The Herald, Sharon, PA Published Thursday, May 23, 2002

PINE TOWNSHIP

Defense witnesses testify at Sloan trial

By Tom Fontaine
Herald Staff Writer

Defense attorneys for Shane Sloan, the 29-year-old Pine Township man accused of strangling his mother last February, called their first two witnesses to the stand Wednesday morning in Mercer County Common Pleas Court.

Sloan faces first- and third-degree murder charges for allegedly killing Susan LaRue Fleeger after she tried to stop him from killing himself in the trailer they shared off of South Center Street Extension.

Attorneys Chris St. John and Doug Straub were assigned by the county Public Defender's Office to represent Sloan in the case.

Their first witnesses -- Dr. Matthew Glenn of United Community Hospital, Pine Township, and Geri Tulip of the Mercer County Behavioral Health Commission -- cared for Sloan on the day of the killing.

Glenn was medical director of the hospital's emergency room when paramedics and state police brought Sloan there late in the morning of Feb. 5, 2001.

Glenn examined Sloan and observed that he was initially in a state of shock and his vital signs (such as pulse and breathing rates, blood pressure and body temperature) were unstable, and that he was bleeding from cuts on both forearms and wrists.

Sloan also was lucid, alert, able to explain clearly what had happened and aware of what was going on around him, Glenn said.

Glenn said Sloan told him he had been diagnosed with bipolar disorder -- a manic depressive disorder marked by emotional highs and lows -- and was prescribed to take lithium. A blood test showed relatively little of the mood stabilizing drug in Sloan's system, Glenn said.

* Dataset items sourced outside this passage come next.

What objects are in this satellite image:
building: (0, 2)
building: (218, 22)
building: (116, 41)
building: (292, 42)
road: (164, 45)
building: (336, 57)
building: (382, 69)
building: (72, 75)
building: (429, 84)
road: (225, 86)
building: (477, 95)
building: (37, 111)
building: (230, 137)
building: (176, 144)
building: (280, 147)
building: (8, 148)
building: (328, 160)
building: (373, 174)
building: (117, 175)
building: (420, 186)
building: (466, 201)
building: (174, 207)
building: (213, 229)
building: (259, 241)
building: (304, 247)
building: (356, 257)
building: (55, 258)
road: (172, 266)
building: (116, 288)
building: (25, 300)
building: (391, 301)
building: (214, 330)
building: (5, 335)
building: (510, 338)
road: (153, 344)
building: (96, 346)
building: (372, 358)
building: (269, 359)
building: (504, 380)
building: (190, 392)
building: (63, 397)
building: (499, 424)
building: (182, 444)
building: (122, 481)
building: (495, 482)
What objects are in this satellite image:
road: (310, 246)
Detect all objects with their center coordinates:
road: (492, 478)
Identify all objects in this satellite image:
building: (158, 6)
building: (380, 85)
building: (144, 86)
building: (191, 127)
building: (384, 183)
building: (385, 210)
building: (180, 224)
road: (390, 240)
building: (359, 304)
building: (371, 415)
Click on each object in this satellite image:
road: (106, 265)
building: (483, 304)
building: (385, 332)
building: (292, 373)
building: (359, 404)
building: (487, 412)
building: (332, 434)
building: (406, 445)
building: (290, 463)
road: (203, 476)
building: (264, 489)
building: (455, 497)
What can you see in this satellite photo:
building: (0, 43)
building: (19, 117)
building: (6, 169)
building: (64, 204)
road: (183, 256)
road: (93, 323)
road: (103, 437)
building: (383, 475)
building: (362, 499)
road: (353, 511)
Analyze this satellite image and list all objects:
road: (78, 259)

Sloan also told Glenn the cuts on his arms were from one of his several failed suicide attempts that morning, Glenn said.

It took 50 stitches to close Sloan's cuts and a combination of the anti-psychotic drug Haldol and the sedative Atavan to medically stabilize him, Glenn said. Sloan was taken to Mercer County Jail in the afternoon.

Haldol and its generic equivalents are often prescribed for those who hear voices or are thinking delusionally, and they also are prescribed to calm those who are in a highly agitated mental or physical state, pharmacists said. It was routinely given to senior citizens at nursing home years ago to keep them quiet, one pharmacist added.

Glenn said he took steps to get Sloan admitted to a psychiatric ward. That is when the second witness, Ms. Tulip, became involved.

Ms. Tulip, an emergency services specialist for the county Behavioral Health Commission, interviewed Sloan at the jail. She said Sloan, while sad and disheveled, was polite and cooperative. Sloan told her he had had increased suicidal thoughts in the week before the killing and that: "People are not giving me the respect I deserve," Ms. Tulip testified.

Ms. Tulip recommended that Sloan be transferred to Warren State Hospital, North Warren, Pa., for close psychological evaluation, because she felt that there was "a reasonable probability that (his) behavior caused a clear and present danger to himself and those around him." He spent 23 days at the psychiatric hospital.

Court was recessed shortly after noon Wednesday to accommodate the defense's next witness, who was not expected to arrive from California until Wednesday night. Judge Michael J. Wherry said the defense was expected to call at least two expert witnesses to the stand today.